Tutto racconta la civiltà di questo popolo che si manifesta con ordine e armonia, dentro il cuore e  fuori, nella vita.  Provincia piccola ma grande in tutto: per i suoi orizzonti che svettano alti sulle montagne innevate e sfumano a mezzogiorno nell’azzurro del cielo e della  laguna, per la generosità della gente e la sua forza, per la ricchezza delle diverse  culture a cui appartiene.

Come dicevo, crocevia di costumi, idee, tradizioni  e consuetudini. Qui i popoli sono passati  e spesso si sono fermati, hanno amato questa terra bellissima e, insieme,  nei secoli hanno creato quello che oggi è il Friuli-Venezia Giulia.  La sua cucina è un sillabario scritto in tante lingue che quasi per incanto diventano  comprensibili a tutti  e ogni piatto diventa parte dell’insieme. La nostra cucina parla veneziano e sloveno, tedesco e ungherese, ma anche turco, greco e croato e  in quella marinara ha nette influenze istriane e dalmate.

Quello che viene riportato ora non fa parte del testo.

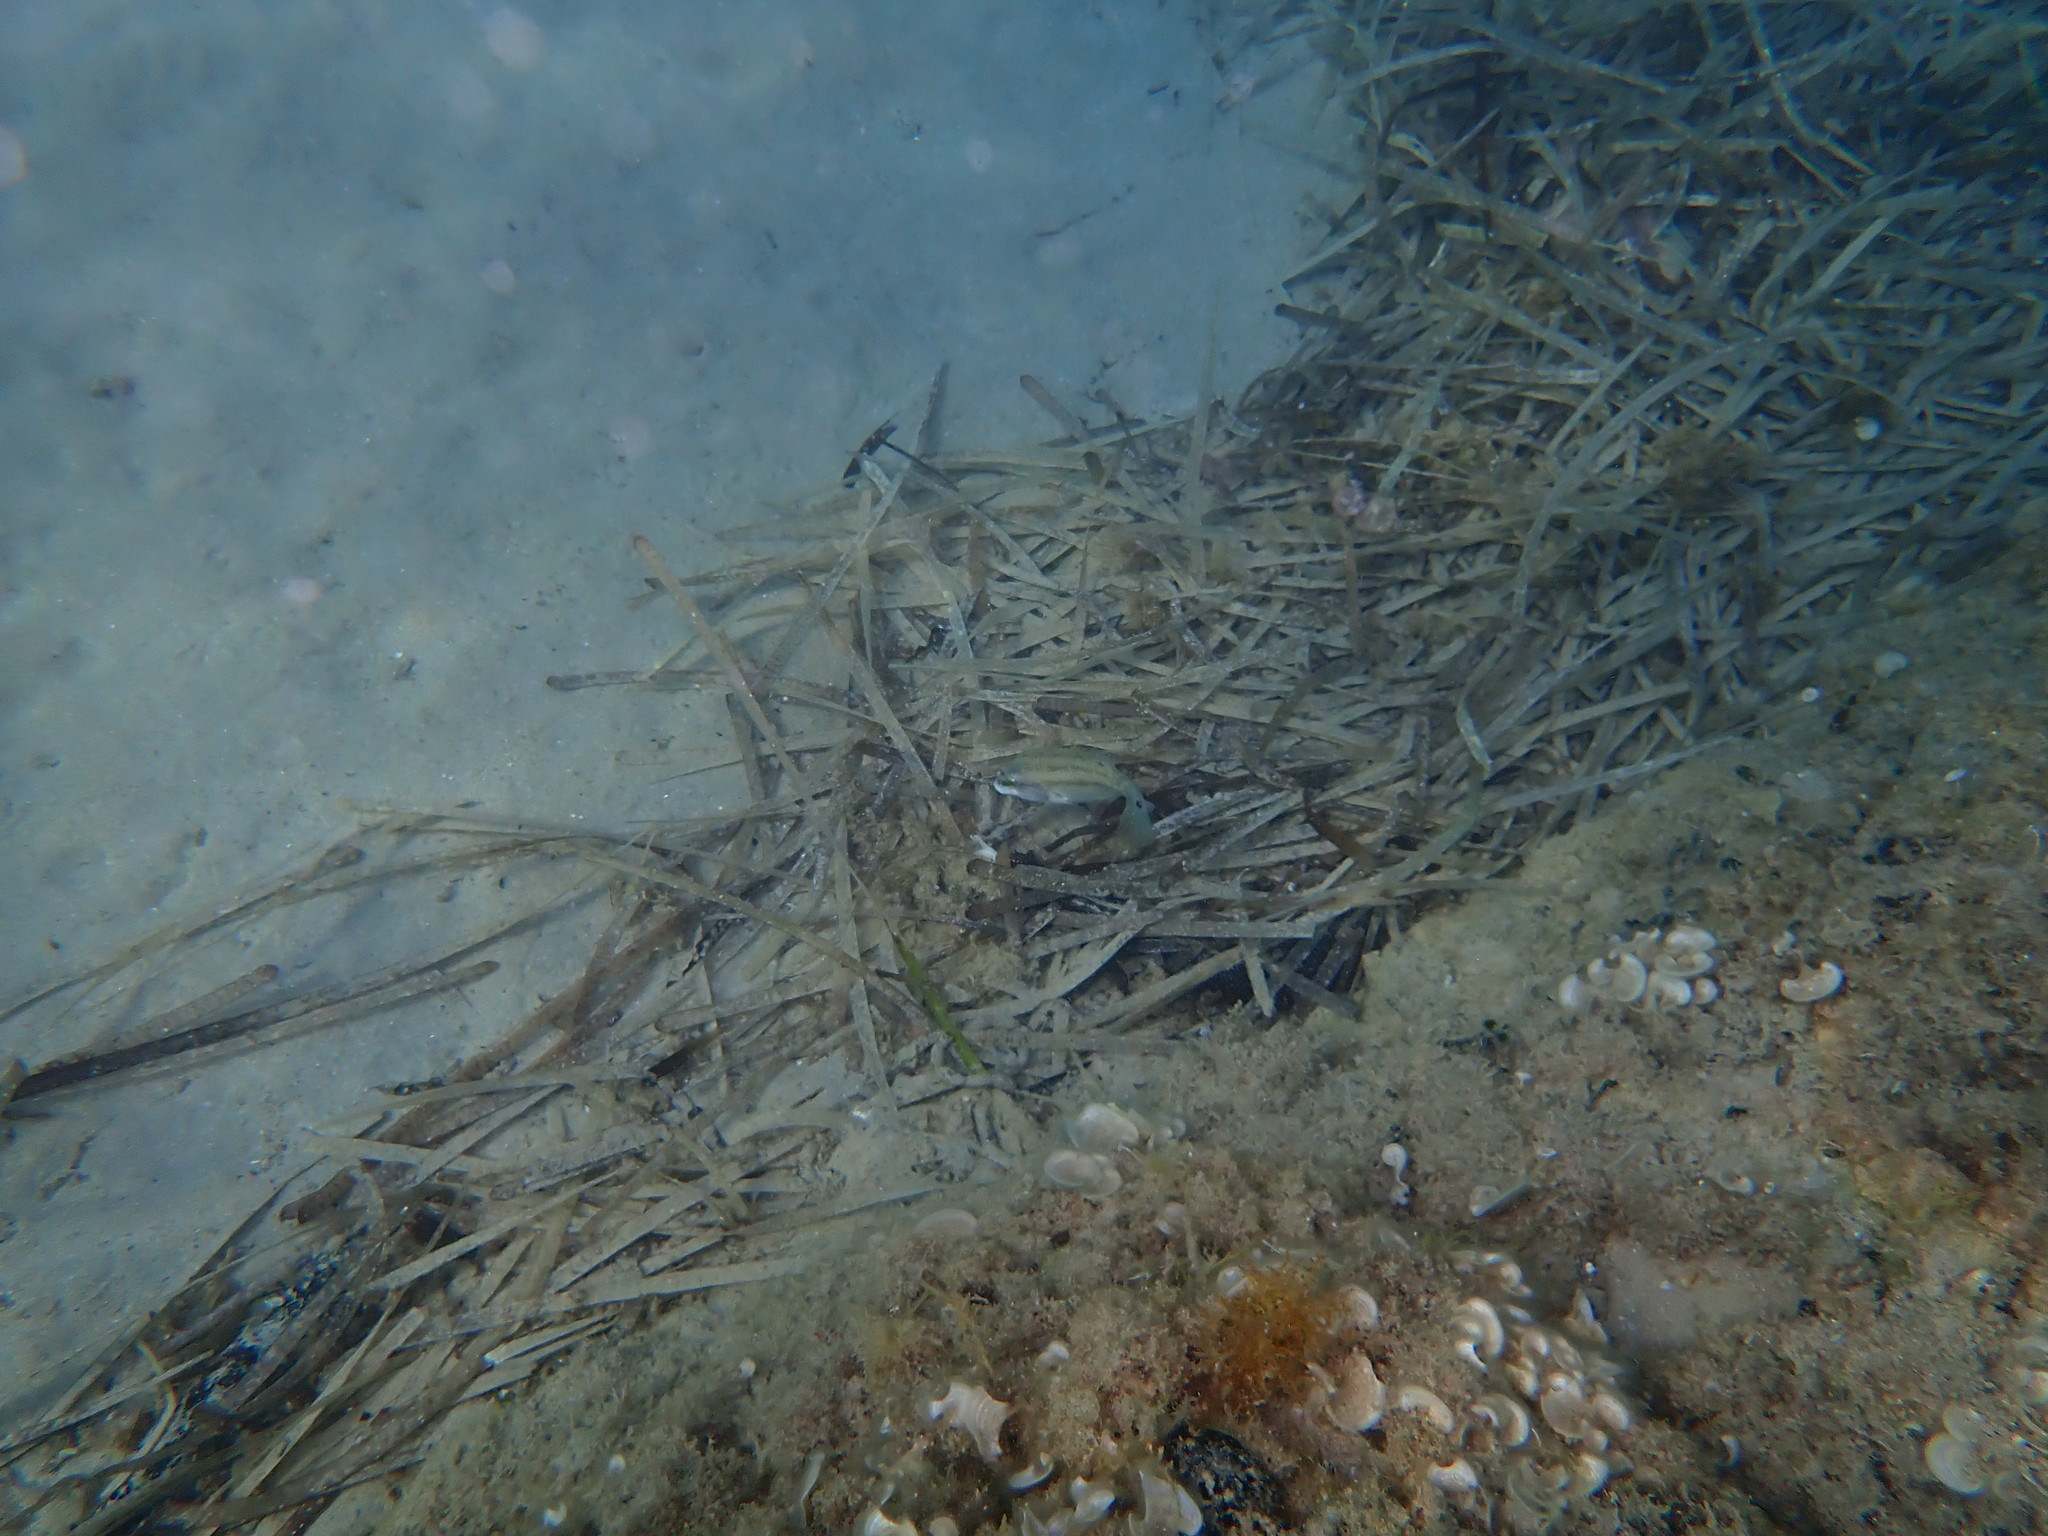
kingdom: Animalia
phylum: Chordata
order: Perciformes
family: Labridae
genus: Symphodus
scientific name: Symphodus tinca
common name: Peacock wrasse
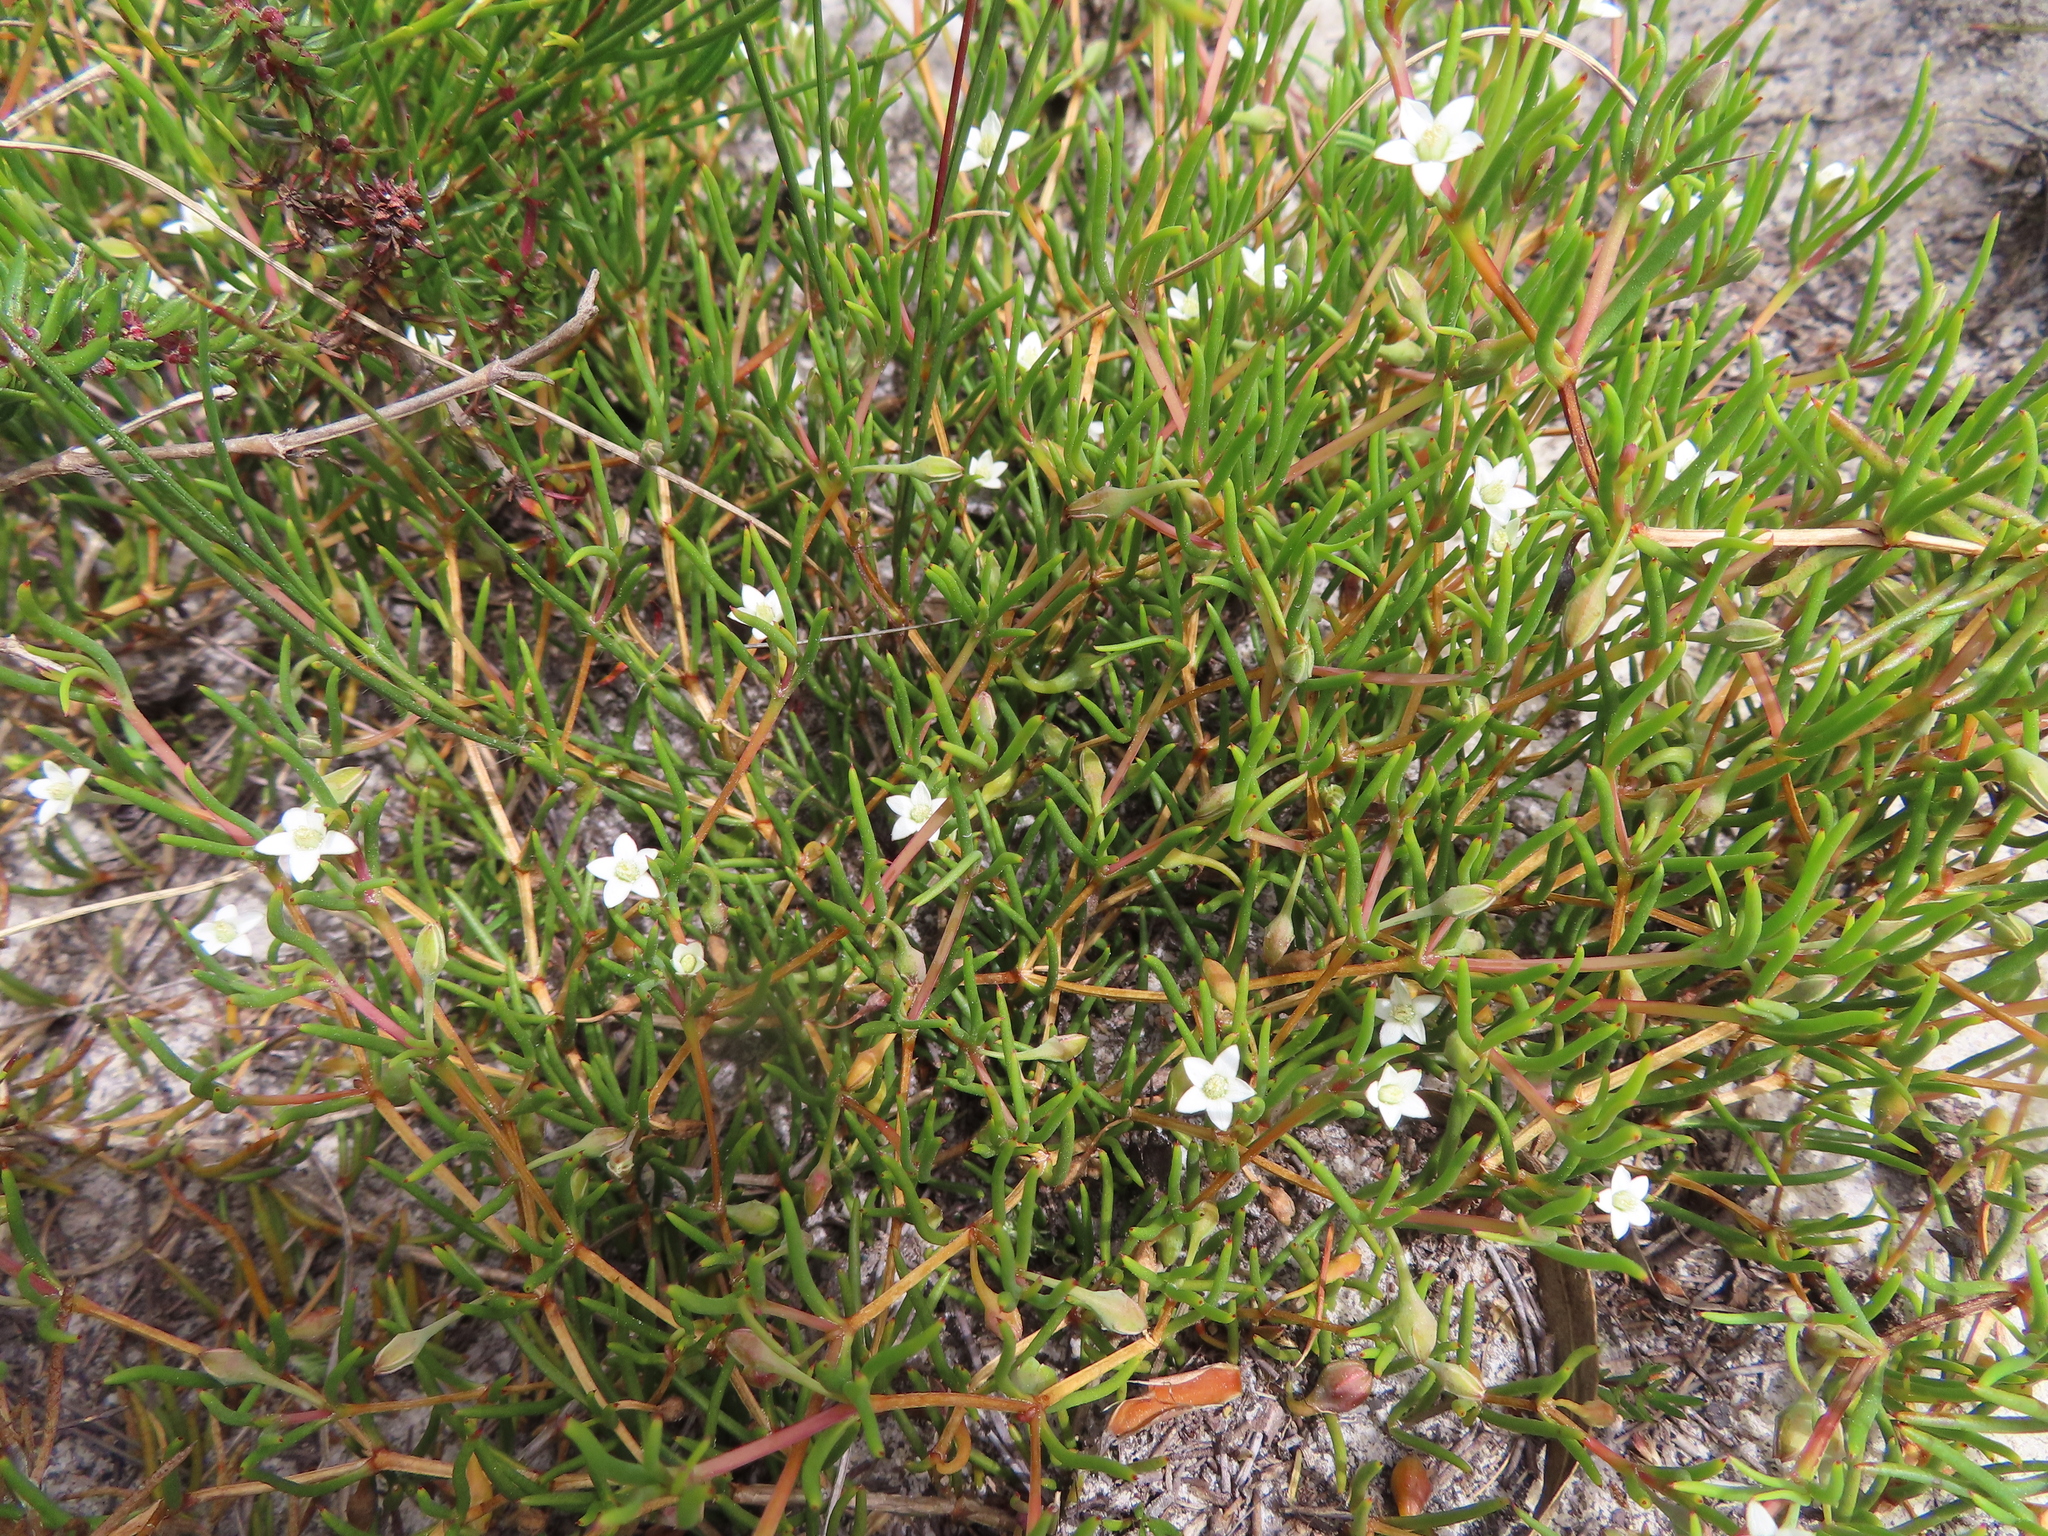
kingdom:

A testimonianza di tutto questo, l’Ing. Roberto Zottar, Delegato a Gorizia per l’ Accademia Italiana della Cucina, massimo esperto ed appassionato conoscitore della tradizione culinaria del Friuli-Venezia Giulia  racconta, in un articolo molto dettagliato che sarà pubblicato dal Calendario del Cibo Italiano,  la storia della Putizza e della Gubana.

Notizie e curiosità che sicuramente  forniranno molti spunti  alle  partecipanti del  Contest indetto appositamente sull’argomento, e che vi invito a non perdere.

 

Articolo e foto di Giuliana Fabris

 

1 Comments

  • Bruna Cipriani

    28 Gennaio 2018 at 10:18

    Complimenti! Splendido articolo scritto col cuore da cui traspare tutto l’amore per la tua terra!!